Türkiye'de kandırıp Suriye'de savaştırıyorlar
Suriye'deki iç savaş 2 yılı aşkın
süredir devam ediyor. Türkiye'nin Suriye'deki Esad muhaliflerine verdiği destek
Batılı siyasiler ve medya tarafından da sürekli dillendirilmekte.
Bu tartışmalar sürerken
Suriye'deki cihatçı grupların Başta Adıyaman olmak üzere Bingöl, Batman, Urfa,
Diyarbakır ve Bitlis'teki gençlerin savaşmak üzere Suriye'ye götürüldüğü ortaya
çıktı.
Konuyla ilgili Radikal gazetesinden
İdris Emen'in haberi şöyle:
Suriye ’de yaşanan iç savaşta
Türkiye ’nin çetelere yardım ettiği iddiaları tartışılırken, başta Adıyaman
olmak üzere Bingöl, Batman, Urfa, Diyarbakır ve Bitlis’ten 18 ile 30 yaş
arasındaki gençlerin savaşmak üzere Suriye’ye götürüldüğü ortaya çıktı.

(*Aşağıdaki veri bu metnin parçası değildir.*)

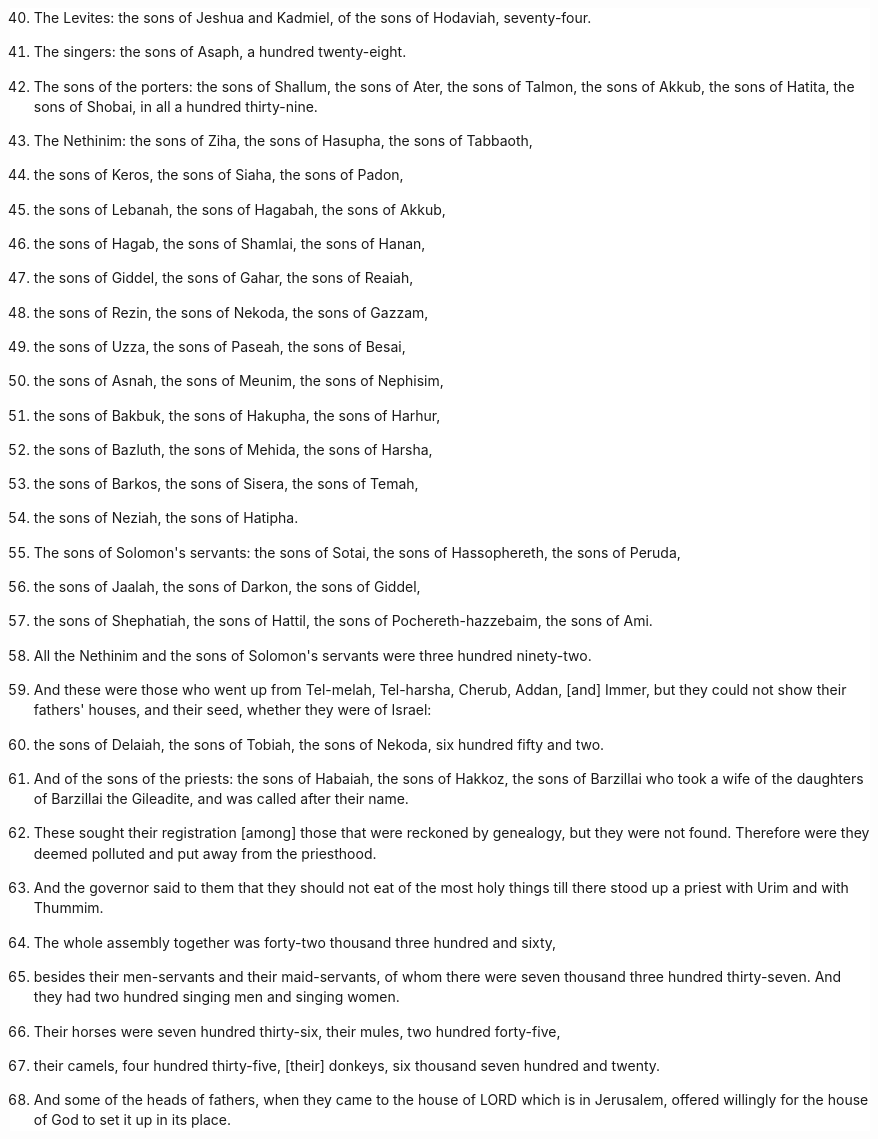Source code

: 40. The Levites: the sons of Jeshua and Kadmiel, of the sons of Hodaviah, seventy-four.

41. The singers: the sons of Asaph, a hundred twenty-eight.

42. The sons of the porters: the sons of Shallum, the sons of Ater, the sons of Talmon, the sons of Akkub, the sons of Hatita, the sons of Shobai, in all a hundred thirty-nine.

43. The Nethinim: the sons of Ziha, the sons of Hasupha, the sons of Tabbaoth,

44. the sons of Keros, the sons of Siaha, the sons of Padon,

45. the sons of Lebanah, the sons of Hagabah, the sons of Akkub,

46. the sons of Hagab, the sons of Shamlai, the sons of Hanan,

47. the sons of Giddel, the sons of Gahar, the sons of Reaiah,

48. the sons of Rezin, the sons of Nekoda, the sons of Gazzam,

49. the sons of Uzza, the sons of Paseah, the sons of Besai,

50. the sons of Asnah, the sons of Meunim, the sons of Nephisim,

51. the sons of Bakbuk, the sons of Hakupha, the sons of Harhur,

52. the sons of Bazluth, the sons of Mehida, the sons of Harsha,

53. the sons of Barkos, the sons of Sisera, the sons of Temah,

54. the sons of Neziah, the sons of Hatipha.

55. The sons of Solomon's servants: the sons of Sotai, the sons of Hassophereth, the sons of Peruda,

56. the sons of Jaalah, the sons of Darkon, the sons of Giddel,

57. the sons of Shephatiah, the sons of Hattil, the sons of Pochereth-hazzebaim, the sons of Ami.

58. All the Nethinim and the sons of Solomon's servants were three hundred ninety-two.

59. And these were those who went up from Tel-melah, Tel-harsha, Cherub, Addan, [and] Immer, but they could not show their fathers' houses, and their seed, whether they were of Israel:

60. the sons of Delaiah, the sons of Tobiah, the sons of Nekoda, six hundred fifty and two.

61. And of the sons of the priests: the sons of Habaiah, the sons of Hakkoz, the sons of Barzillai who took a wife of the daughters of Barzillai the Gileadite, and was called after their name.

62. These sought their registration [among] those that were reckoned by genealogy, but they were not found. Therefore were they deemed polluted and put away from the priesthood.

63. And the governor said to them that they should not eat of the most holy things till there stood up a priest with Urim and with Thummim.

64. The whole assembly together was forty-two thousand three hundred and sixty,

65. besides their men-servants and their maid-servants, of whom there were seven thousand three hundred thirty-seven. And they had two hundred singing men and singing women.

66. Their horses were seven hundred thirty-six, their mules, two hundred forty-five,

67. their camels, four hundred thirty-five, [their] donkeys, six thousand seven hundred and twenty.

68. And some of the heads of fathers, when they came to the house of LORD which is in Jerusalem, offered willingly for the house of God to set it up in its place.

Adıyaman’da şehir merkezine yerleşen El-Kaide, El Nusra, Ashar Es Şam ve Esad
yanlısı gruplar, ‘cihat’ ya da para karşılığında gençleri Kilis, Hatay ve
Şanlıurfa üzerinden 15 kişilik gruplar halinde Suriye’ye götürüyor. Adıyaman’da
yaklaşık 200 kişinin Suriye’ye gittiği öne sürülüyor. Ailelerse Suriye’nin
değişik bölgelerindeki kampları tek tek gezip çocuklarını bulmaya çalışıyor.
Çete liderleri çocuklarını almaya gelen ailelerden fidye istiyor, çocuklarını
ölümle tehdit ediyor. Fidye ödeyip oğlunu geri getirmeyi başaranlar da var.

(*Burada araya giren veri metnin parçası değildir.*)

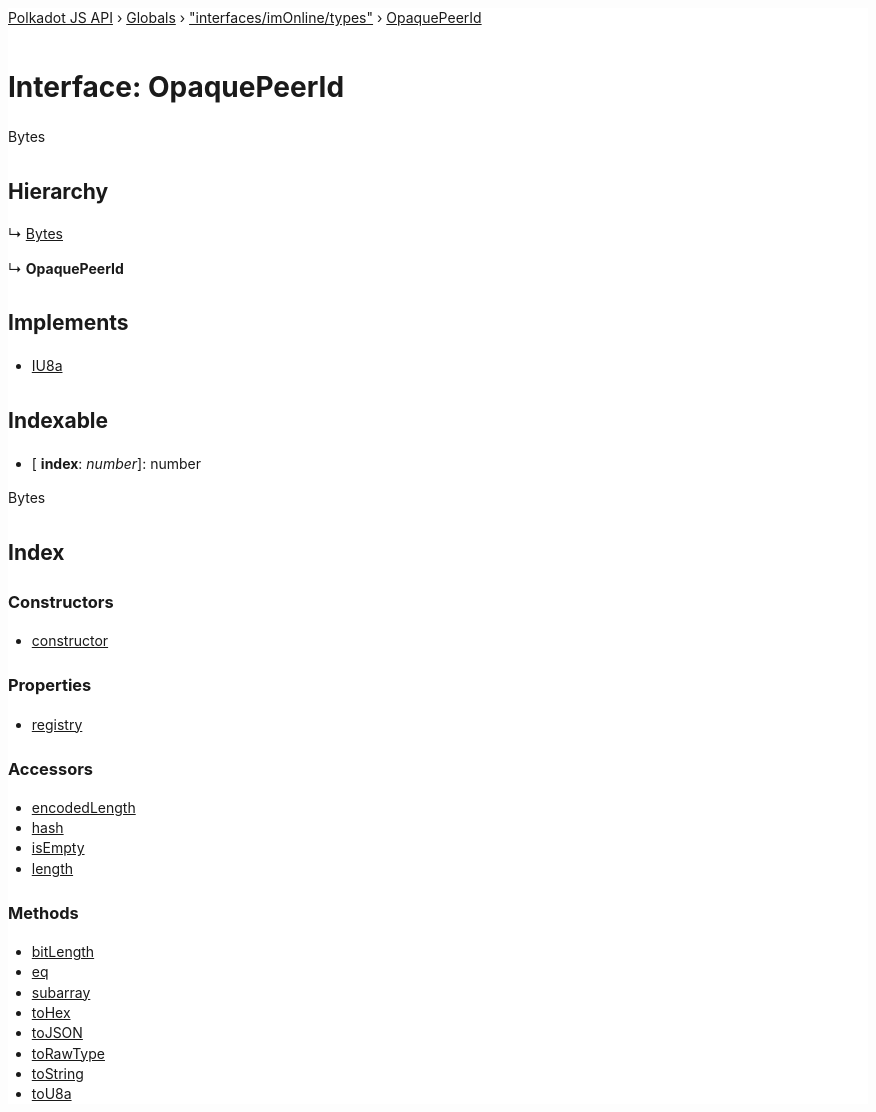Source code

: [Polkadot JS API](../README.md) › [Globals](../globals.md) › ["interfaces/imOnline/types"](../modules/_interfaces_imonline_types_.md) › [OpaquePeerId](_interfaces_imonline_types_.opaquepeerid.md)

# Interface: OpaquePeerId

Bytes

## Hierarchy

  ↳ [Bytes](../classes/_primitive_bytes_.bytes.md)

  ↳ **OpaquePeerId**

## Implements

* [IU8a](_types_.iu8a.md)

## Indexable

* \[ **index**: *number*\]: number

Bytes

## Index

### Constructors

* [constructor](_interfaces_imonline_types_.opaquepeerid.md#constructor)

### Properties

* [registry](_interfaces_imonline_types_.opaquepeerid.md#registry)

### Accessors

* [encodedLength](_interfaces_imonline_types_.opaquepeerid.md#encodedlength)
* [hash](_interfaces_imonline_types_.opaquepeerid.md#hash)
* [isEmpty](_interfaces_imonline_types_.opaquepeerid.md#isempty)
* [length](_interfaces_imonline_types_.opaquepeerid.md#length)

### Methods

* [bitLength](_interfaces_imonline_types_.opaquepeerid.md#bitlength)
* [eq](_interfaces_imonline_types_.opaquepeerid.md#eq)
* [subarray](_interfaces_imonline_types_.opaquepeerid.md#subarray)
* [toHex](_interfaces_imonline_types_.opaquepeerid.md#tohex)
* [toJSON](_interfaces_imonline_types_.opaquepeerid.md#tojson)
* [toRawType](_interfaces_imonline_types_.opaquepeerid.md#torawtype)
* [toString](_interfaces_imonline_types_.opaquepeerid.md#tostring)
* [toU8a](_interfaces_imonline_types_.opaquepeerid.md#tou8a)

Günlerdir iz sürerek yaptığımız araştırma sonucunda çocukları Adıyaman’dan
Suriye’ye giden dört aile bulduk. İlk görüşmeyi, 2 Eylül’de üniversiteye kayıt
yapmak bahanesiyle evden çıkan ve Halep’e giden ikizler Ö.D. ile M.G.D.’nin
babası M.D.’yle yapıyoruz. Şunları anlatıyor:
Şiddet içeren videolar
“Geçen sene çocuklarım üniversite
sınavına hazırlanırken geceleri ders çalışma bahanesiyle evden çıkıyorlardı.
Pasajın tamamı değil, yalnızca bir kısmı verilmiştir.